### Task prompt
Check every line of the data and copy the ones where "ligne" appears.

### Dataset records
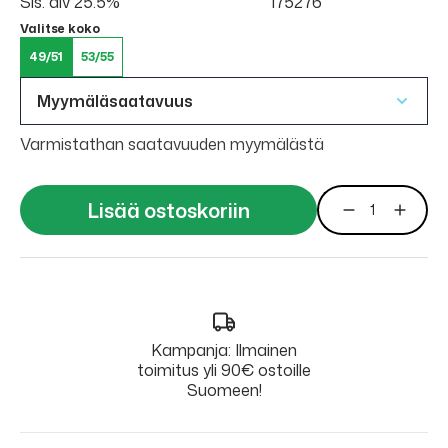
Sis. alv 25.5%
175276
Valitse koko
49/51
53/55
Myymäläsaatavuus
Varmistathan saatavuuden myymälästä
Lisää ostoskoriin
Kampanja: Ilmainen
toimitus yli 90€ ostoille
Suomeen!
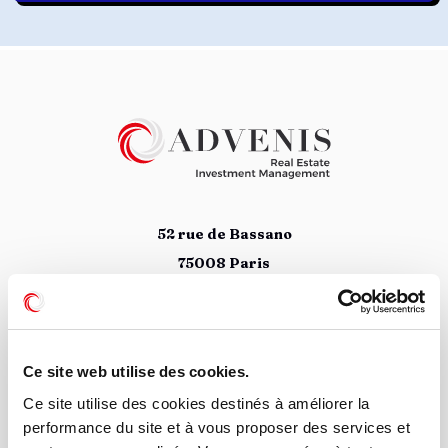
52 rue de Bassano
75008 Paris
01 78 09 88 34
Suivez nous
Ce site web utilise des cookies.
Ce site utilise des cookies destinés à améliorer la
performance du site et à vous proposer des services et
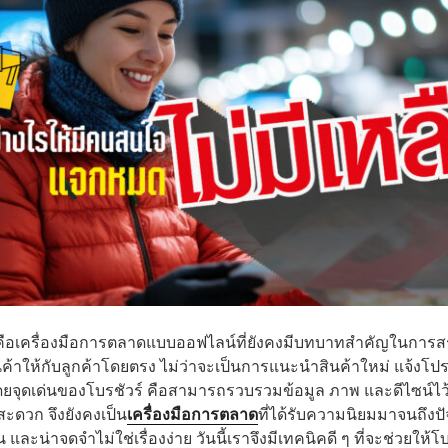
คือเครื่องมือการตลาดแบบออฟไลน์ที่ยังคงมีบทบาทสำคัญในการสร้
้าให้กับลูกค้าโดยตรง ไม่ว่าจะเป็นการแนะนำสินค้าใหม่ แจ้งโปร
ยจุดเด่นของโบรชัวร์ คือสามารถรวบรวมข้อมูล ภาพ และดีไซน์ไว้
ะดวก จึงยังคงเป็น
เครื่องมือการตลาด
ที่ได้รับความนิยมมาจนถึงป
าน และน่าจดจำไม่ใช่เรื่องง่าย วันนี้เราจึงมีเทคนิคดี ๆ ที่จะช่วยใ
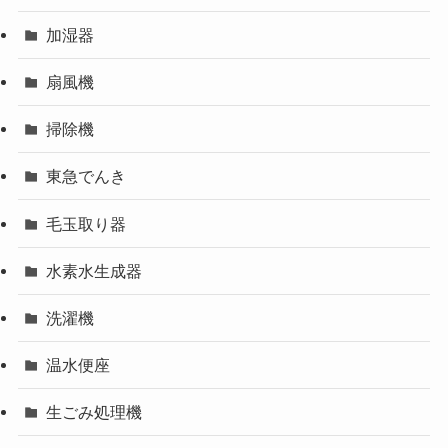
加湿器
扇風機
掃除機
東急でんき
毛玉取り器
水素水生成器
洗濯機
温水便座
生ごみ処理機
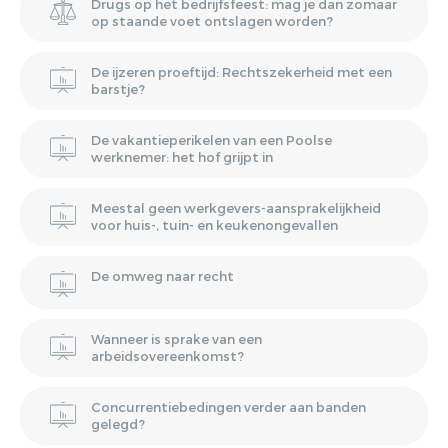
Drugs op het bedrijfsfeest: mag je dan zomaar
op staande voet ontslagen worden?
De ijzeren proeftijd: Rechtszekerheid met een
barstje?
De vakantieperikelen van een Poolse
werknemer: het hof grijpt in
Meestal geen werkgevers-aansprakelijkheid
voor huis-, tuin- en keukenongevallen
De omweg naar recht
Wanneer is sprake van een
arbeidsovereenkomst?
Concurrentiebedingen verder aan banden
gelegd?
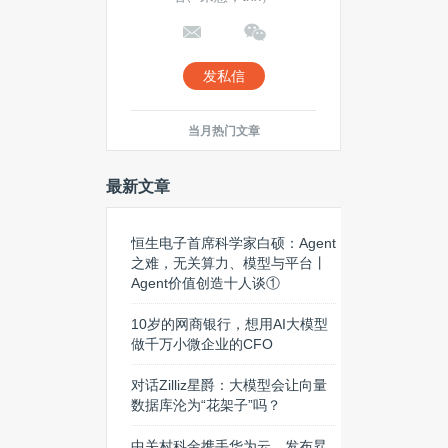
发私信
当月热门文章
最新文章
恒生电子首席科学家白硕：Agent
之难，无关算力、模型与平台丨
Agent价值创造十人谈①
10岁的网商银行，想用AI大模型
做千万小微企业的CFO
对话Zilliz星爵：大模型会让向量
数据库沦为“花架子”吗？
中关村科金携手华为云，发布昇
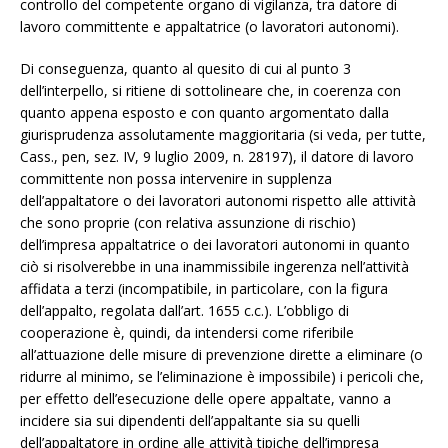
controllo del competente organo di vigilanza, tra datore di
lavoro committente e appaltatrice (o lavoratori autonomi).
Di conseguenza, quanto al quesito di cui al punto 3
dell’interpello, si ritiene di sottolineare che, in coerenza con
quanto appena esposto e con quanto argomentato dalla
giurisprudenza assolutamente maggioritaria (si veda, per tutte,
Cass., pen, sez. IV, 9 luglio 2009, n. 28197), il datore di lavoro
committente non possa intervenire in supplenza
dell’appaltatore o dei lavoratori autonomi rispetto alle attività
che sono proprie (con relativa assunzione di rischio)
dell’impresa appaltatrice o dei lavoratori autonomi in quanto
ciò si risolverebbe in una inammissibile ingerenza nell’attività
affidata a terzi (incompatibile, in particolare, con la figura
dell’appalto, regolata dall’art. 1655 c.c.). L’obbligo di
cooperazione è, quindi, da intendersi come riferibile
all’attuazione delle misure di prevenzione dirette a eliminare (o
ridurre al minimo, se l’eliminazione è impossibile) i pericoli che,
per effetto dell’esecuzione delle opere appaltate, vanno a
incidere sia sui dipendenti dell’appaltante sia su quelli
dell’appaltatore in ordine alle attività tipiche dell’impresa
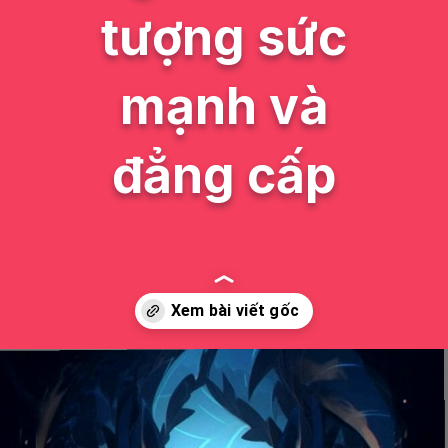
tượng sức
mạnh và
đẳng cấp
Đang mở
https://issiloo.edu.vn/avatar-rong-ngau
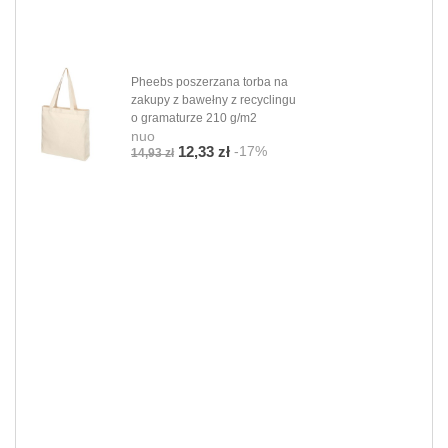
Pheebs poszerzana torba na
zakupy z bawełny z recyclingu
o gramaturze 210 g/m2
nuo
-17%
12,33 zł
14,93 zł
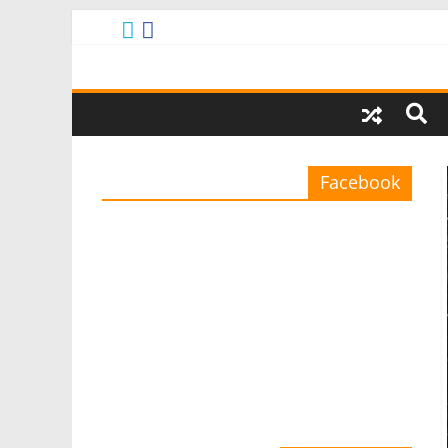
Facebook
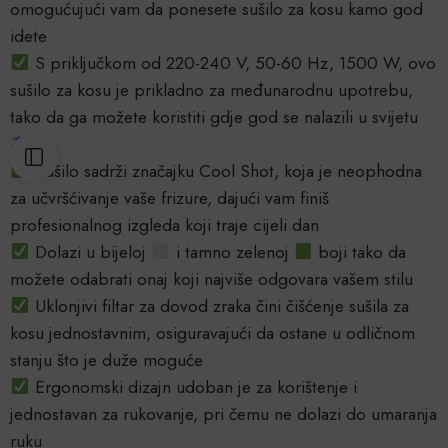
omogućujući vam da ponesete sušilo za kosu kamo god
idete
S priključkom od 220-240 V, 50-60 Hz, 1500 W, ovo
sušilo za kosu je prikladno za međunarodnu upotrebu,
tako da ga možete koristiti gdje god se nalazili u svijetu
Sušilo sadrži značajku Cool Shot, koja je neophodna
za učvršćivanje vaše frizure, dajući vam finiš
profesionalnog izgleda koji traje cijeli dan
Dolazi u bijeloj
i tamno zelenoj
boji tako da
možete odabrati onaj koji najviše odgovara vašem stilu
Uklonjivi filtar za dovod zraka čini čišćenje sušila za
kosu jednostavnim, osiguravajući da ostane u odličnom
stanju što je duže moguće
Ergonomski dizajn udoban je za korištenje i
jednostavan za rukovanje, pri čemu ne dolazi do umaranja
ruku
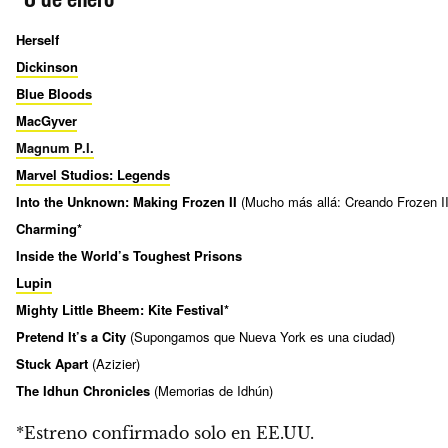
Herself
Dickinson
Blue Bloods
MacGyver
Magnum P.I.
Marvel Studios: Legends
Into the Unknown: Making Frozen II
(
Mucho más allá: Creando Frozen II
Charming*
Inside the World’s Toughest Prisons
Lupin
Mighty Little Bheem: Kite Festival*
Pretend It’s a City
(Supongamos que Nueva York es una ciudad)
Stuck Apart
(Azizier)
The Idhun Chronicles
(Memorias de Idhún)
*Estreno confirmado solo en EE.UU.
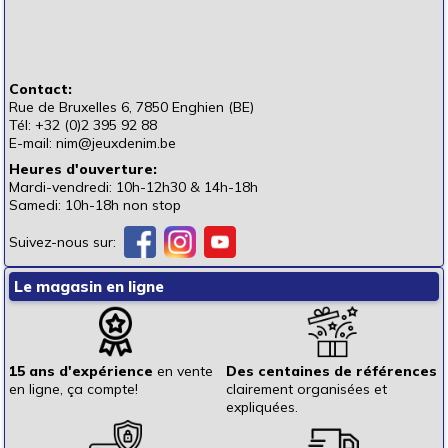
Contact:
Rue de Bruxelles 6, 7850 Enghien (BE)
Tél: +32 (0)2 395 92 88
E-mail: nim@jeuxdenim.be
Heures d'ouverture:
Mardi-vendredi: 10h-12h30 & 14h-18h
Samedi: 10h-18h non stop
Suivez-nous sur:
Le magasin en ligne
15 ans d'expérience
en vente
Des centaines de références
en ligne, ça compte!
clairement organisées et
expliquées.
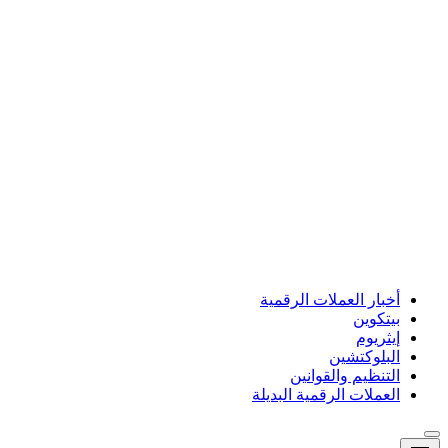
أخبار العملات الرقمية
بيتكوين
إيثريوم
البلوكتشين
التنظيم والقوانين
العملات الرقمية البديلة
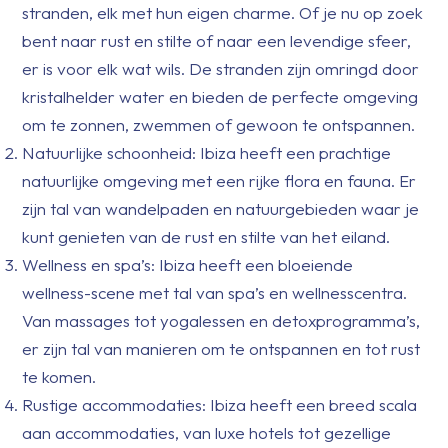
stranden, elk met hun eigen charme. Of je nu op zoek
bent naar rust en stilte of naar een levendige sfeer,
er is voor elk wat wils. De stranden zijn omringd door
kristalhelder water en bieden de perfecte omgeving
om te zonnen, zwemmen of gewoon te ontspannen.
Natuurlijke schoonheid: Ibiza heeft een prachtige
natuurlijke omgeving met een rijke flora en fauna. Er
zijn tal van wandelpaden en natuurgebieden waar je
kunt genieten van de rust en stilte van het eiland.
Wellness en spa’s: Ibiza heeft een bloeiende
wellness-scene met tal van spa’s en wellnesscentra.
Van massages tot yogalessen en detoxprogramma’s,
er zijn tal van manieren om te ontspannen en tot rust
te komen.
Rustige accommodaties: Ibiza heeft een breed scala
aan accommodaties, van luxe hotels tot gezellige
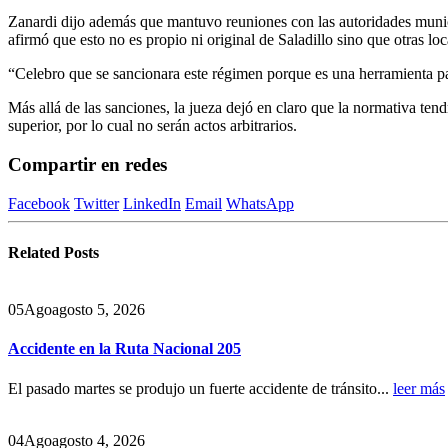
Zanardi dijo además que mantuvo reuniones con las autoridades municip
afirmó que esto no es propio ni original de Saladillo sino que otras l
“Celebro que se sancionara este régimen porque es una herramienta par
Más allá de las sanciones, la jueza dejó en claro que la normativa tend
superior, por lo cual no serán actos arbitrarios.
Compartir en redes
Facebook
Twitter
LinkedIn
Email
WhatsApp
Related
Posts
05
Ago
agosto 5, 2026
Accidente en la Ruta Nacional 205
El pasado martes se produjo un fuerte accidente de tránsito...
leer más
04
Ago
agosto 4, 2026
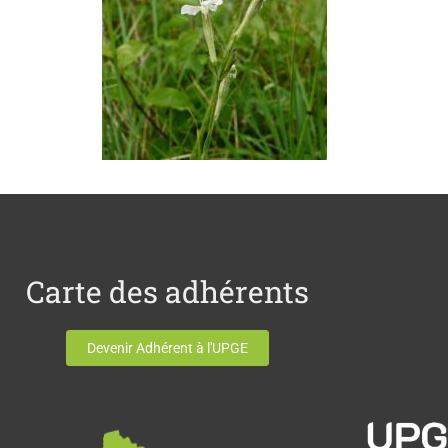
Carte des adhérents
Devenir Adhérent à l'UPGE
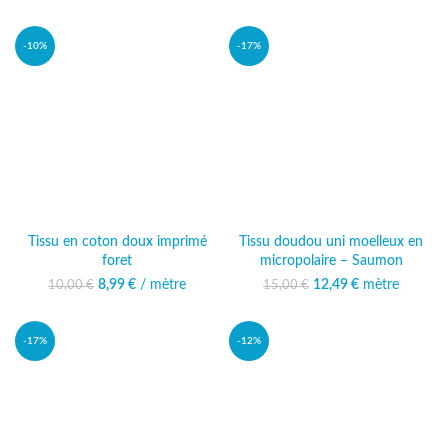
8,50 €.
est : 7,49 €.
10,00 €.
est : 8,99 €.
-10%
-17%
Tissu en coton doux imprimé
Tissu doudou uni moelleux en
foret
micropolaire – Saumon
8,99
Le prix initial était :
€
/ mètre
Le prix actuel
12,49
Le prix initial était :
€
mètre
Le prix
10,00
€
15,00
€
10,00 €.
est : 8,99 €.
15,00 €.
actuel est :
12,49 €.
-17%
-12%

### Response area
Le magasin en ligne
en ligne, ça compte!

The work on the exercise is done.